Use a computer algebra system to find the exact value of the integral $ \int \int_R x^5 y^3 e^{xy}\ dA $, where $ R = [0, 1] \times [0, 1] $. Then use the $ CAS $ to draw the solid whose volume is given by the integral.

Graph the solid that lies between the surfaces $ z = e^{-x^2} \cos (x^2 + y^2) $ and $ z = 2 - x^2 - y^2 $ for $ \mid x \mid \le 1 $, $ \mid y \mid \le 1 $. Use a computer algebra system to approximate the volume of this solid correct to four decimal places.

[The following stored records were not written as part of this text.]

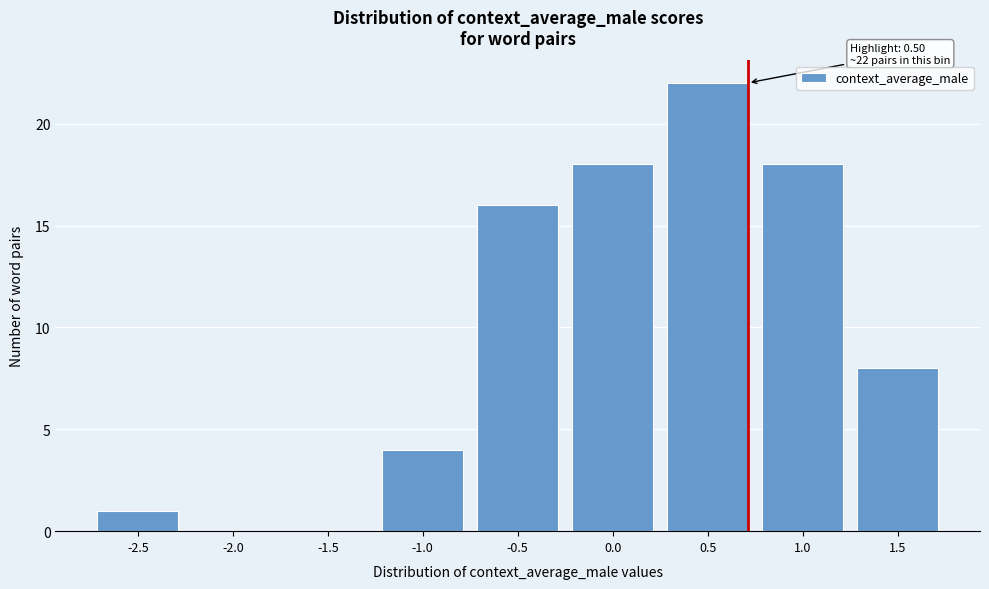

Reading left to right, list all the values displayed in this chart.

-2.5=1	-2.0=0	-1.5=0	-1.0=4	-0.5=16	0.0=18	0.5=22	1.0=18	1.5=8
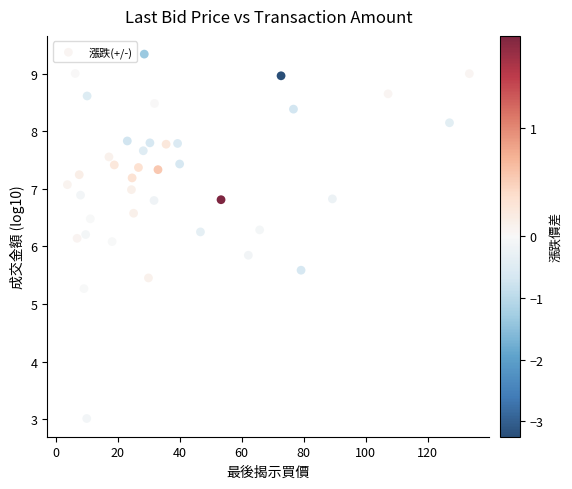

What is the range of Y values (max minus min)?

6.3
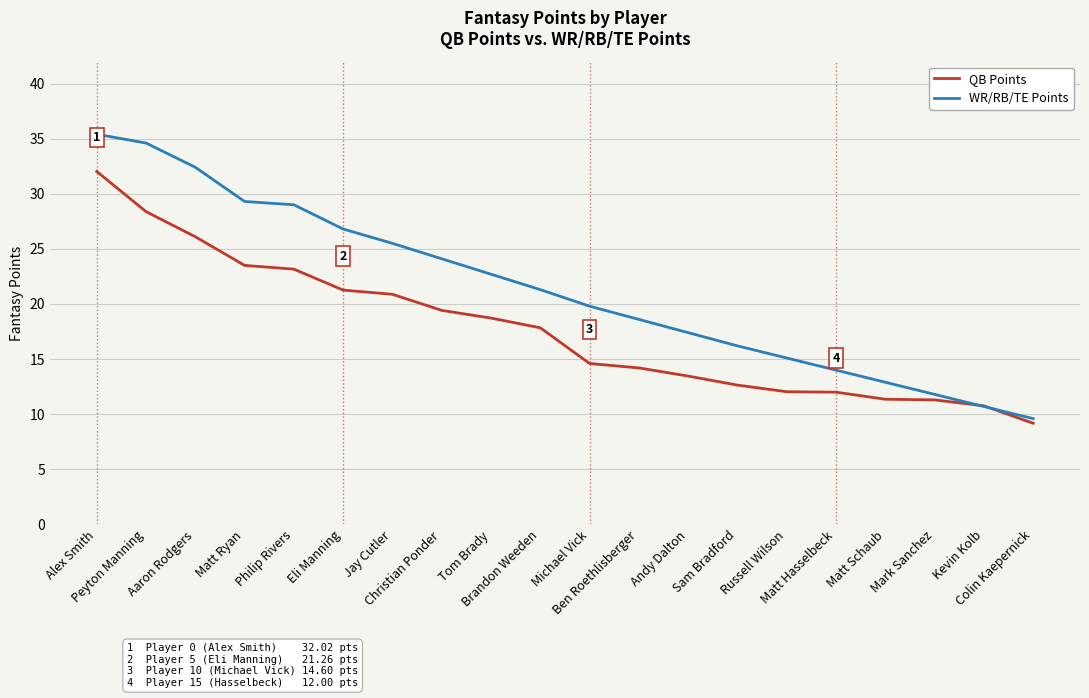

Which series ends up on top after the final intersection of WR/RB/TE Points and QB Points?

WR/RB/TE Points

Find the average value of $ f $ over the given rectangle.

$ f(x, y) = x^2 y $,
$ R $ has vertices $ (-1, 0) $, $ (-1, 5) $, $ (1, 5) $, $ (1, 0) $

Find the average value of $ f $ over the given rectangle.

$ f(x, y) = e^y \sqrt{x + e^y} $, $ R = [0, 4] \times [0, 1] $

Use symmetry to evaluate the double integral.

$ \displaystyle \iint\limits_R \frac{xy}{1 + x^4}\ dA $, $ R = \{(x, y) \mid -1 \le x \le 1, 0 \le y \le 1 \} $

Use symmetry to evaluate the double integral.

$ \displaystyle \iint\limits_R (1 + x^2 \sin y + y^2 \sin x)\ dA $, $ R = [-\pi, \pi] \times [-\pi, \pi] $

Use a $ CAS $ to compute the iterated integrals

$ \displaystyle \int_0^1 \int_0^1 \frac{x - y}{(x + y)^3}\ dy dx $ and $ \displaystyle \int_0^1 \int_0^1 \frac{x - y}{(x + y)^3}\ dx dy $

Do the answers contradict Fubini's Theorem? Explain what is happening.

(a) In what way are the theorems of Fubini and Clairaut similar?
(b) If $ f(x, y) $ is continuous on $ [a, b] \times [c, d] $ and
$$ g(x, y) = \int_a^x \int_c^y f(s, t)\ dt ds $$
for $ a < x < b, c < y < d $, show that $ g_{xy} = g_{yx} = f(x, y) $.